What is The Difference Between Clean And Slate, Programming Languages
Clean is an Interpreted Programming Language, while Slate is an Object-Oriented Programming Language
What are Interpreted Programming Languages
An interpreted language is a programming language for which most of its implementations execute instructions directly, without previously compiling a program into machine-language instructions. The interpreter executes the program directly, translating each statement into a sequence of one or more subroutines already compiled into machine code. (Wikipedia)
What are Object-Oriented Programming Languages
Object-oriented programming (OOP) is a programming paradigm based on the concept of “objects”, which may contain data, in the form of fields, often known as attributes; and code, in the form of procedures, often known as methods. In OOP, computer programs are designed by making them out of objects that interact with one another. (Wikipedia)
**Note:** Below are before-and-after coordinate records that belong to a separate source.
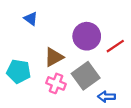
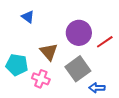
brown triangle: (54, 57) -> (49, 52), turned -42
pink cross: (56, 83) -> (41, 79), moved

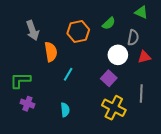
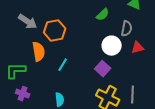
gray arrow: (33, 30) -> (28, 22), turned -36
orange hexagon: (78, 32) -> (55, 31), moved
orange semicircle: (51, 52) -> (39, 52), moved
gray line: (141, 93) -> (133, 95), moved

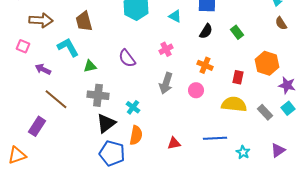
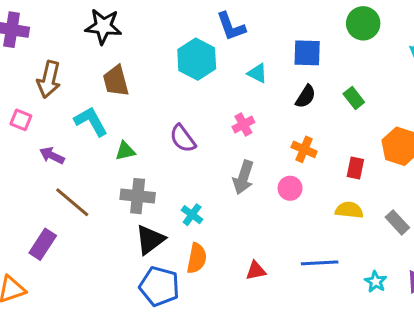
brown arrow: (41, 20) -> (49, 79), turned 100
yellow semicircle: (234, 104) -> (349, 210), size x0.7
cyan star: (243, 152) -> (376, 282), moved

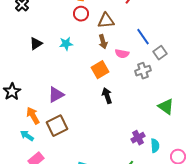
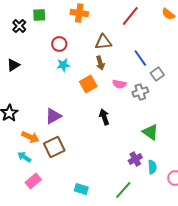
red circle: (81, 14) -> (59, 44), moved
black triangle: (36, 44) -> (13, 65), moved
pink semicircle: (122, 54) -> (119, 84), moved
orange square: (100, 70) -> (88, 84), moved
green triangle: (166, 107) -> (150, 132), moved
orange arrow: (33, 116) -> (30, 137), turned 144

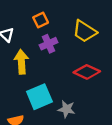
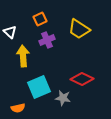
red diamond: (87, 72) -> (82, 79), moved

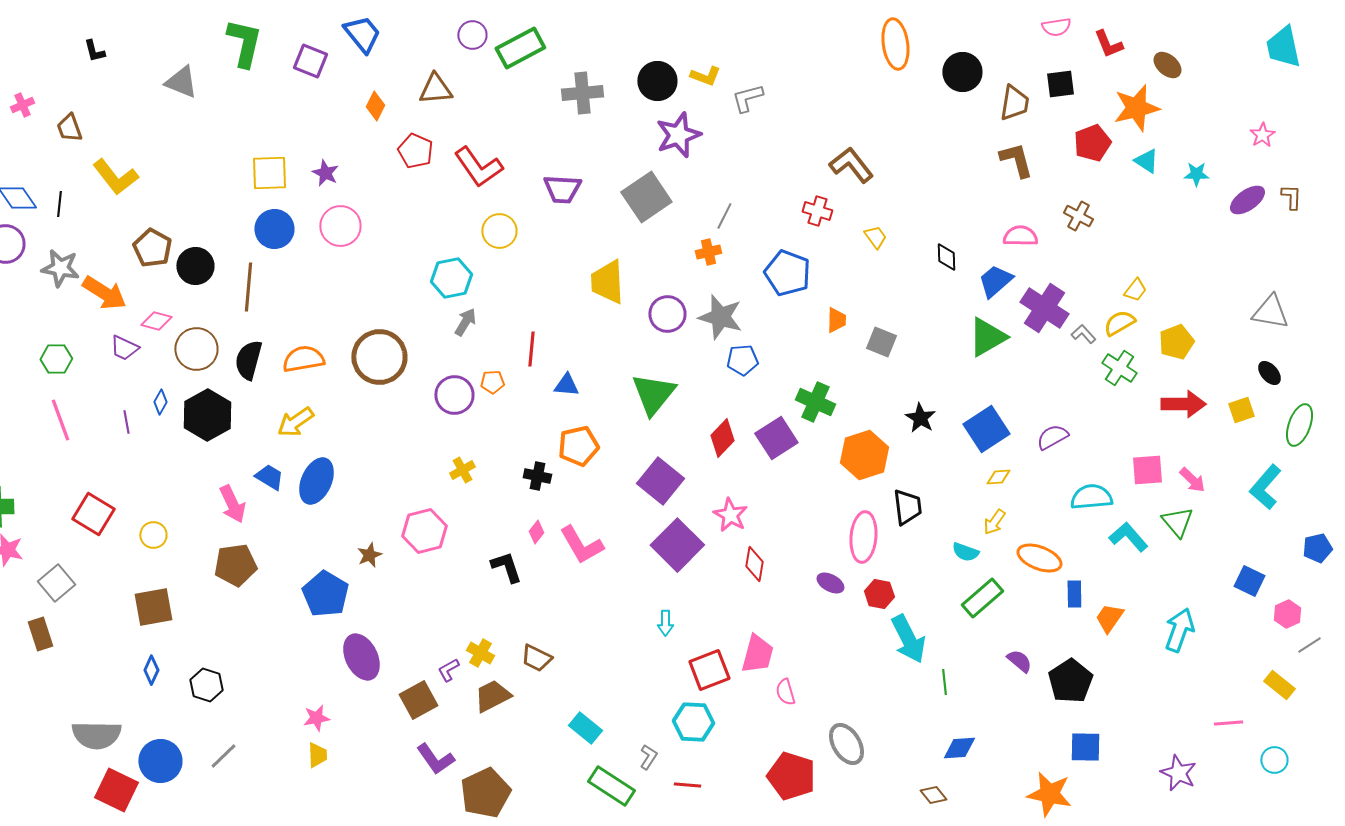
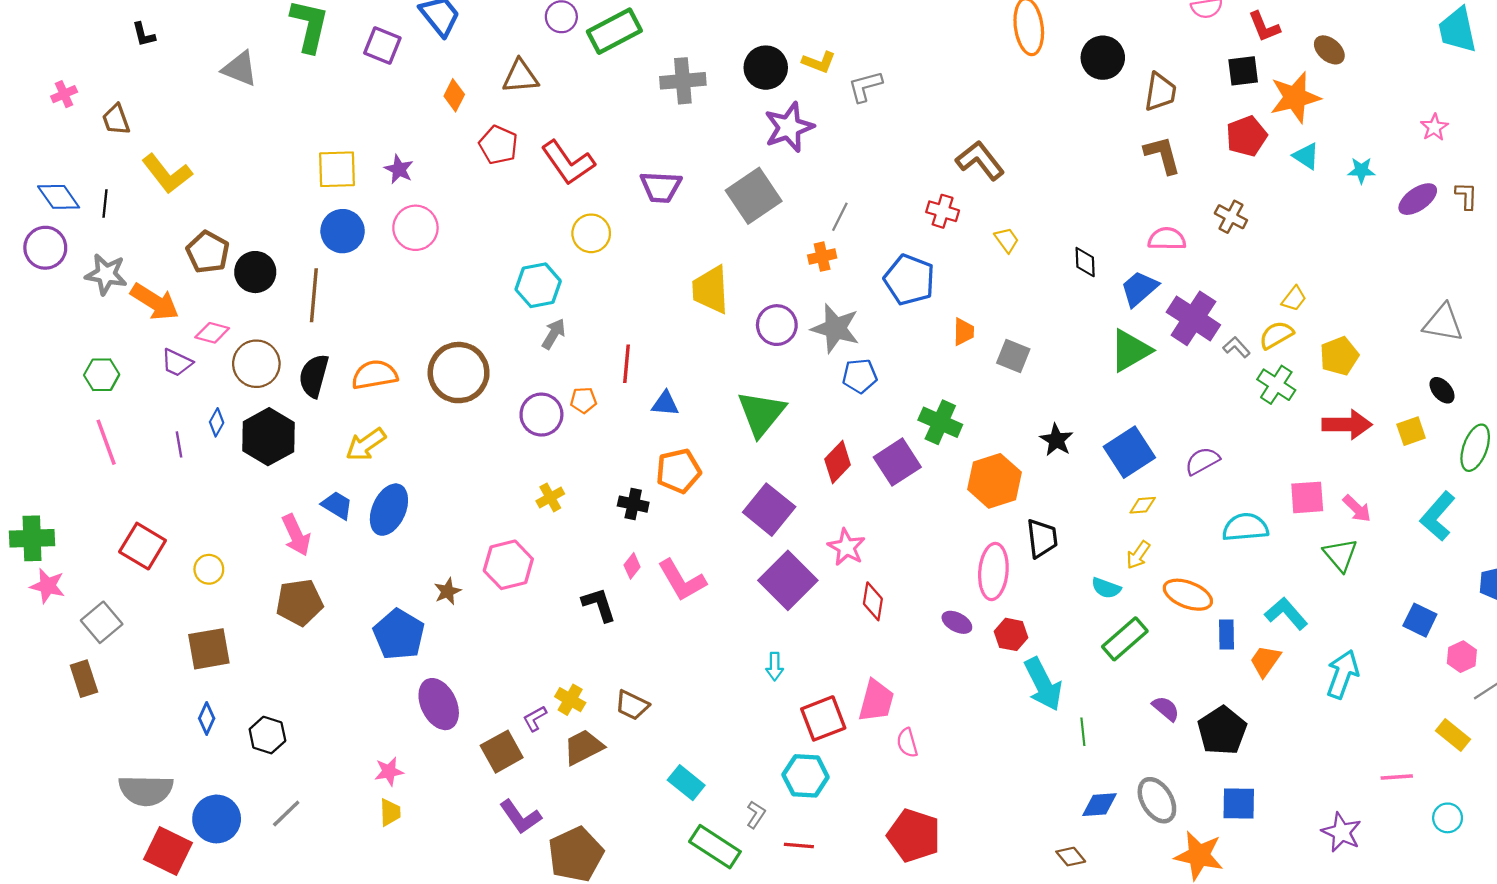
black square: (1060, 84) -> (1243, 71), moved
cyan L-shape: (1128, 537) -> (1286, 613), moved
gray ellipse: (846, 744) -> (1157, 800), moved

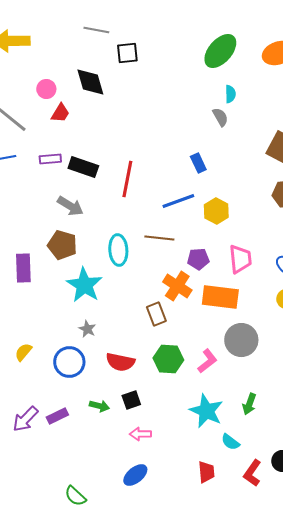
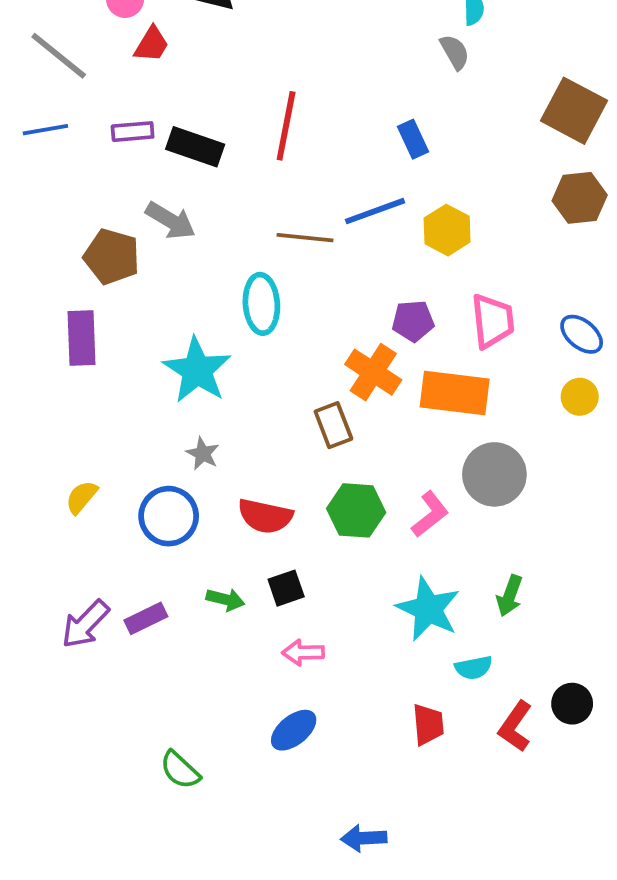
red line: (127, 179) -> (286, 126), moved
brown line: (159, 238) -> (305, 238), moved
brown pentagon: (62, 245) -> (112, 257), moved
cyan semicircle: (230, 442) -> (474, 668), turned -48

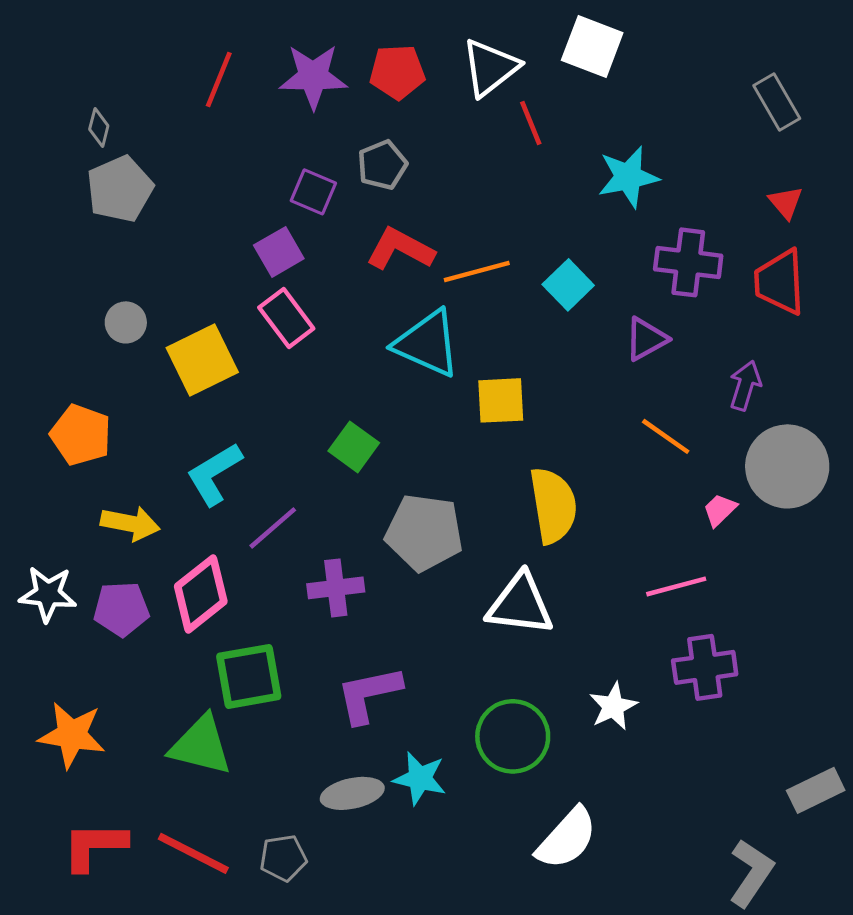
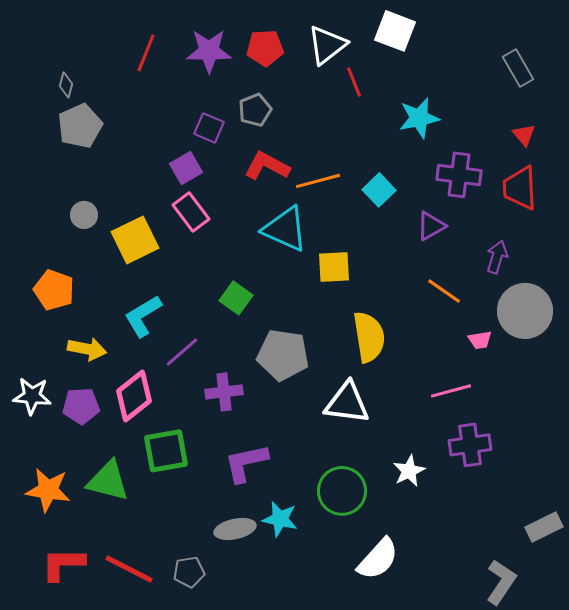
pink trapezoid: (720, 510) -> (480, 340), turned -145
green triangle: (201, 745) -> (108, 481), moved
While Clean is an Interpreted Programming Language, and Slate is an Object-Oriented Programming Language
Let us now look at the difference between the two:
What is Clean Programming Language – A brief synopsis
It is a purely functional programming language that supports portability across platforms, automatic garbage collection, multiple data structures and referential transparency, which means that a function with a given input will always give the same output.
What is Slate Programming Language – A brief synopsis
This object-oriented programming language is based on the concept of prototypes. It derives some of its features from Smalltalk and some from the Self language. The Slate design is intended at providing the programmers with an operating system-like environment.